UF/IFAS is working on solving farmers’ problems in Benin, Ecuador and Uganda. Why? So they never become your problems.


Take Mathews Paret, for example. He’s diagnosing watermelon diseases in Benin. What he learns there will be invaluable to preventing those diseases from taking hold here and managing them if they do.


Farmers didn’t need the pandemic to teach them how vulnerable we are to threats that emerge from faraway places. Pests and disease have long hitchhiked their way to your farms, forests and ranches through our public seaports, international airports, and more than 100 million annual visitors.


International work is how we take the fight to pests and diseases before they get here, to play defense by going on offense. For example, UF/IFAS entomologists went to Ecuador to teach a pest management course and while there were able to observe a pest known as the tomato leafminer in the field. The experience prompted our entomologists to conduct Florida early detection educational sessions for growers, Extension agents, Master Gardeners, community gardeners and others to identify and report this pest should it arrive here.


The UF/IFAS-led USAID Innovation Lab for Livestock Systems has joined a global effort to eradicate peste des petite ruminants, a viral disease of goats and sheep, before it reaches North America.


UF/IFAS research in Brazil has been important in familiarizing our faculty with citrus diseases such as citrus leprosis that we don’t currently have in Florida.

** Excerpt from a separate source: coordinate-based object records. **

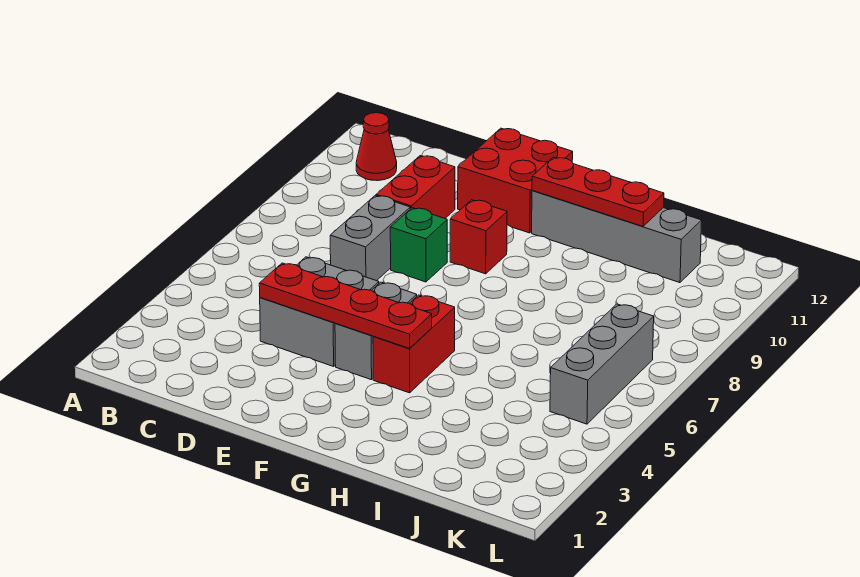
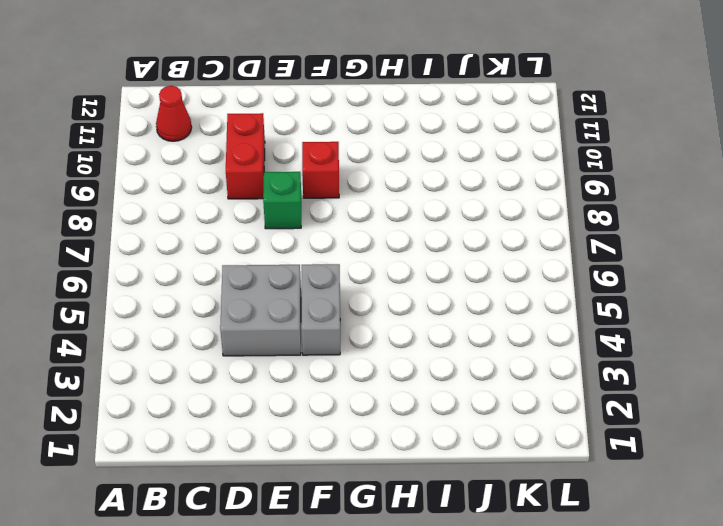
none -> grey 1x2 brick [330,196,410,281]
none -> red 2x2 brick [458,128,573,233]
none -> red 1x2 brick [373,295,455,393]

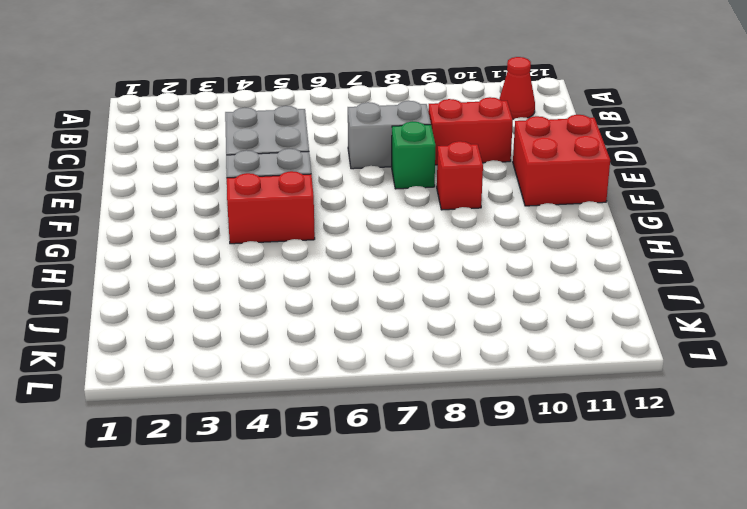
none -> grey 1x4 brick [532,191,702,283]
none -> grey 1x3 brick [550,304,654,424]
none -> red 1x4 plate [259,263,432,349]

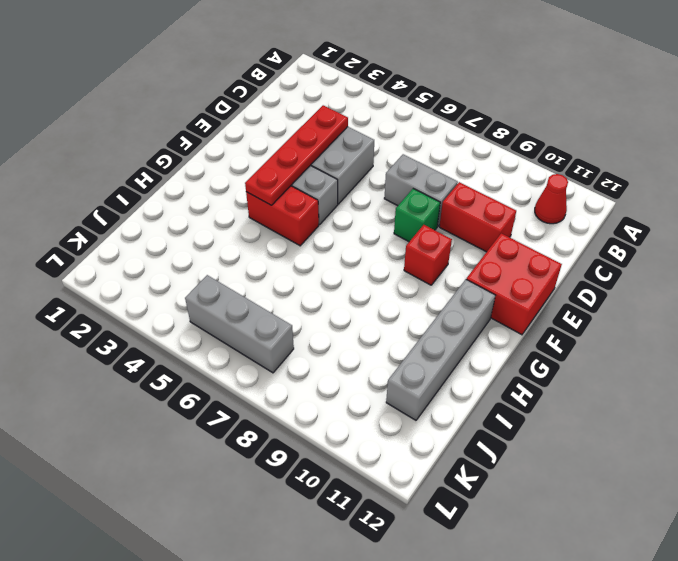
none -> red 1x3 plate [532,157,664,226]

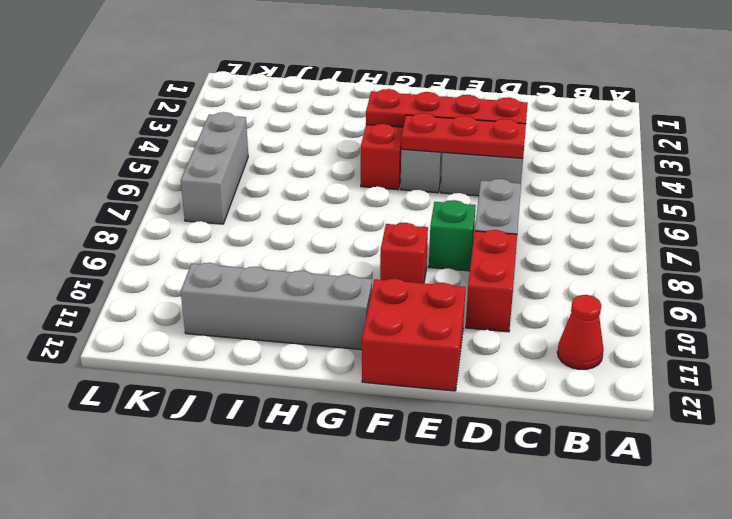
red 1x3 plate [401,113,526,158] -> red 1x3 plate moved to [532,157,664,226]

Before his retirement, citrus agent Stephen Futch led several grower tours to Brazil to give them a firsthand look at potential threats and useful production practices.


We don’t have a monopoly on great ideas. We learn from other nations’ agricultural scientists the way UF/IFAS animal scientist Nicolas DiLorenzo did when he brought home from a conference in Ireland a way to capture and measure a cow’s methane emissions. He’s putting to use in Marianna what he learned abroad in his research on how to lower methane emissions through nutrition.


Increasing agricultural productivity is one of the most effective means of lifting people out of poverty. When we help another nation’s farmers, we’re contributing to the rise of a class that can afford to buy Florida-grown imports. Aid-to-trade success stories include South Korea, which for many years was a humanitarian aid recipient but is now one of the leading importers of Florida citrus.


International work raises our stature and visibility, giving us a recruiting edge in an international talent market. By attracting the world’s best faculty and students, we bring greater expertise to addressing your problems.


The most compelling case for our global reach is simply that it’s the right thing to do. Because we are among the world’s most productive farmers and most cutting-edge agricultural scientists, we help feed the world. We reduce human suffering and give more people the opportunity to develop their potential. We should not abdicate this moral responsibility to someone else.


Exporting our knowledge and your crops advances diplomacy, national security, cultural exchange and scientific progress.


It also advances worldwide prosperity, from Africa to Alachua County, from smallholders in Asia to 500-acre family farms in Florida. I believe in the international work of UF/IFAS—and plan to expand it.


International research, teaching and Extension makes us better scientists. That makes us better at serving you.


Scott Angle is the University of Florida’s Vice President for Agriculture and Natural Resources and leader of the UF Institute of Food and Agricultural Sciences (UF/IFAS).